Leave out the pictures and retype everything else in the records below exactly.

------------

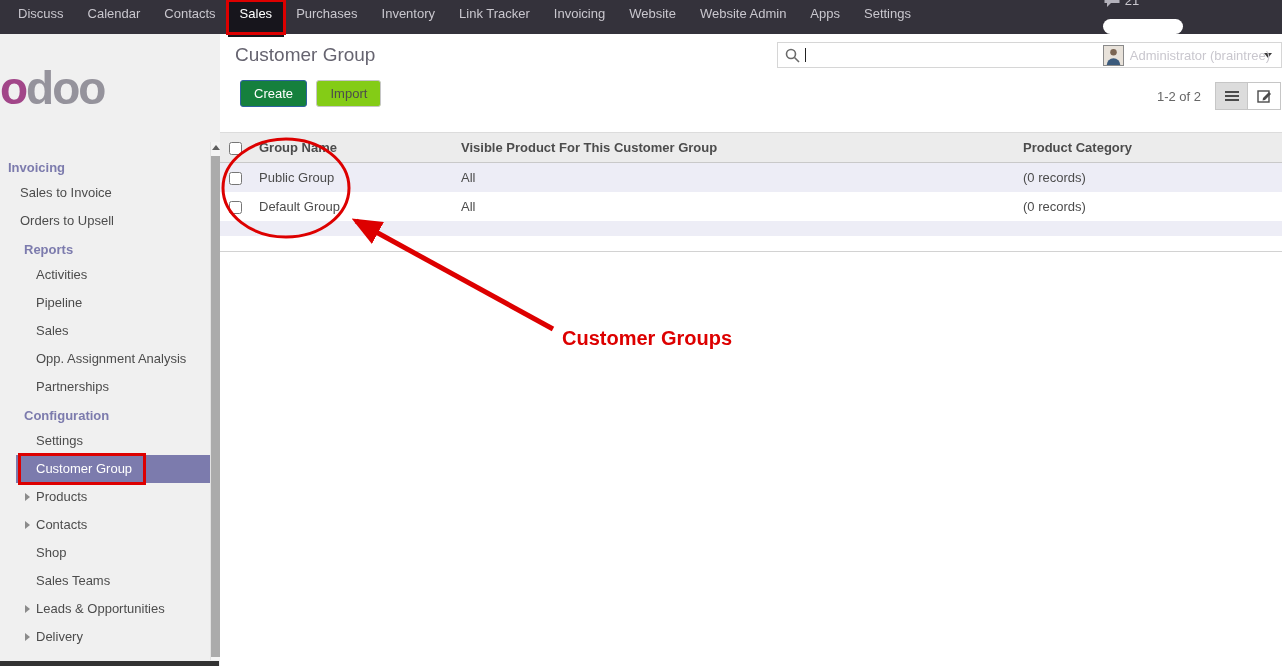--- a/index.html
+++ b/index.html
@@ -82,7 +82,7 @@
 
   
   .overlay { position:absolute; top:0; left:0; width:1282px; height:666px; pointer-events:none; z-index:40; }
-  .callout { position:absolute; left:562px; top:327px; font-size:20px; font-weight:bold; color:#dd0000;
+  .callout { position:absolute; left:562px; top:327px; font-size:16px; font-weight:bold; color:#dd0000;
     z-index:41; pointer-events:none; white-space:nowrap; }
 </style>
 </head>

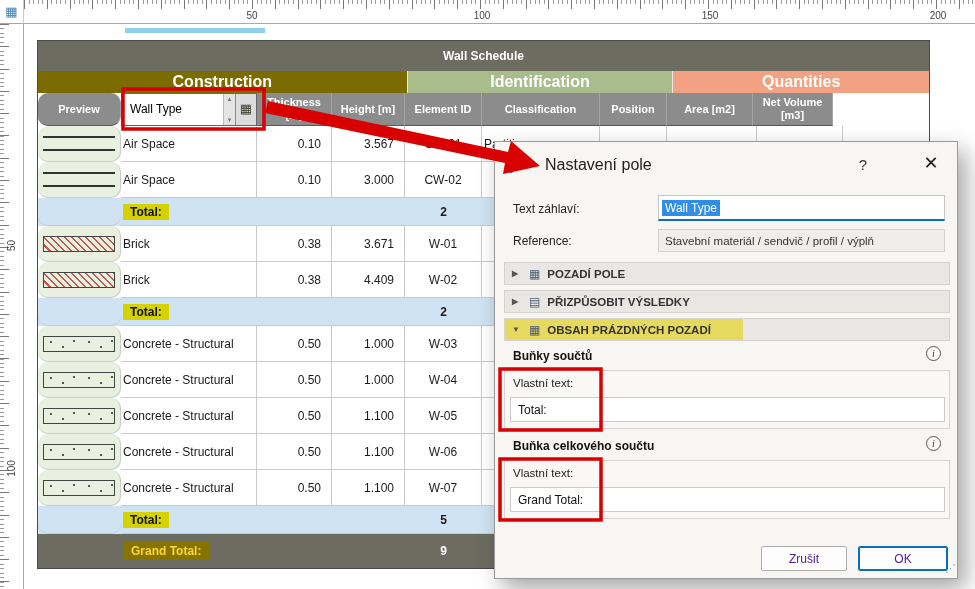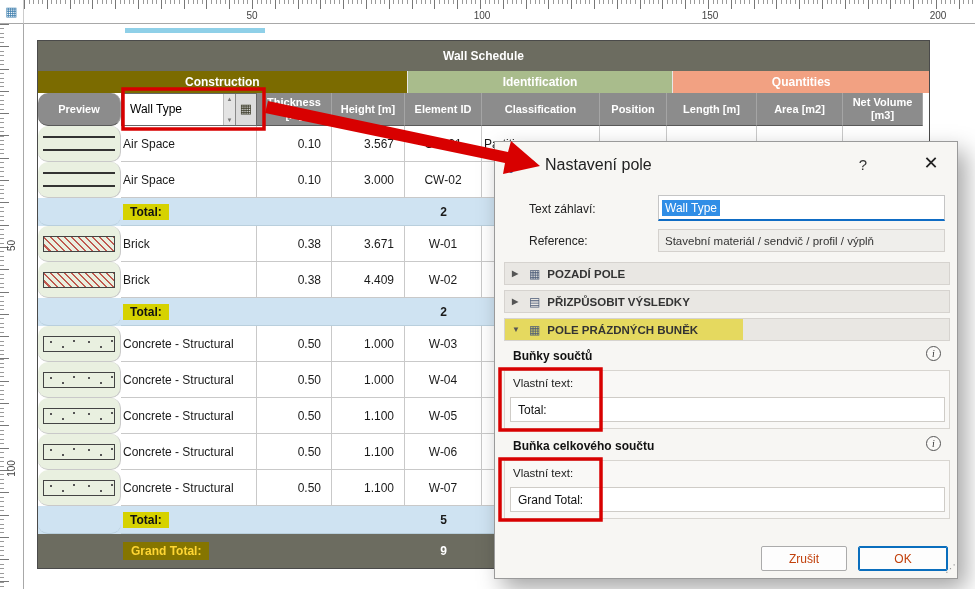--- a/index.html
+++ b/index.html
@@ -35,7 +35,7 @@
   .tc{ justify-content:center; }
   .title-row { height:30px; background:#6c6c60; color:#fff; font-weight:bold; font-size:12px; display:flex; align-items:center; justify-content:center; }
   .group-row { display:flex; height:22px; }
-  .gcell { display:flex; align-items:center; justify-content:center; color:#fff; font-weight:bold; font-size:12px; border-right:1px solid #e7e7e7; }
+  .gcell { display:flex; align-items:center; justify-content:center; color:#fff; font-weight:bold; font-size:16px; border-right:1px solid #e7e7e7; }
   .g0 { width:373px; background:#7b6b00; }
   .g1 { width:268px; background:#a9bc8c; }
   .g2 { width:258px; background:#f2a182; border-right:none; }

------------

__Task answer__.
--- a/index.html
+++ b/index.html
@@ -82,7 +82,7 @@
 
   
   .overlay { position:absolute; top:0; left:0; width:1282px; height:666px; pointer-events:none; z-index:40; }
-  .callout { position:absolute; left:562px; top:327px; font-size:20px; font-weight:bold; color:#dd0000;
+  .callout { position:absolute; left:562px; top:327px; font-size:16px; font-weight:bold; color:#dd0000;
     z-index:41; pointer-events:none; white-space:nowrap; }
 </style>
 </head>

--- a/index.html
+++ b/index.html
@@ -35,7 +35,7 @@
   .tc{ justify-content:center; }
   .title-row { height:30px; background:#6c6c60; color:#fff; font-weight:bold; font-size:12px; display:flex; align-items:center; justify-content:center; }
   .group-row { display:flex; height:22px; }
-  .gcell { display:flex; align-items:center; justify-content:center; color:#fff; font-weight:bold; font-size:12px; border-right:1px solid #e7e7e7; }
+  .gcell { display:flex; align-items:center; justify-content:center; color:#fff; font-weight:bold; font-size:16px; border-right:1px solid #e7e7e7; }
   .g0 { width:373px; background:#7b6b00; }
   .g1 { width:268px; background:#a9bc8c; }
   .g2 { width:258px; background:#f2a182; border-right:none; }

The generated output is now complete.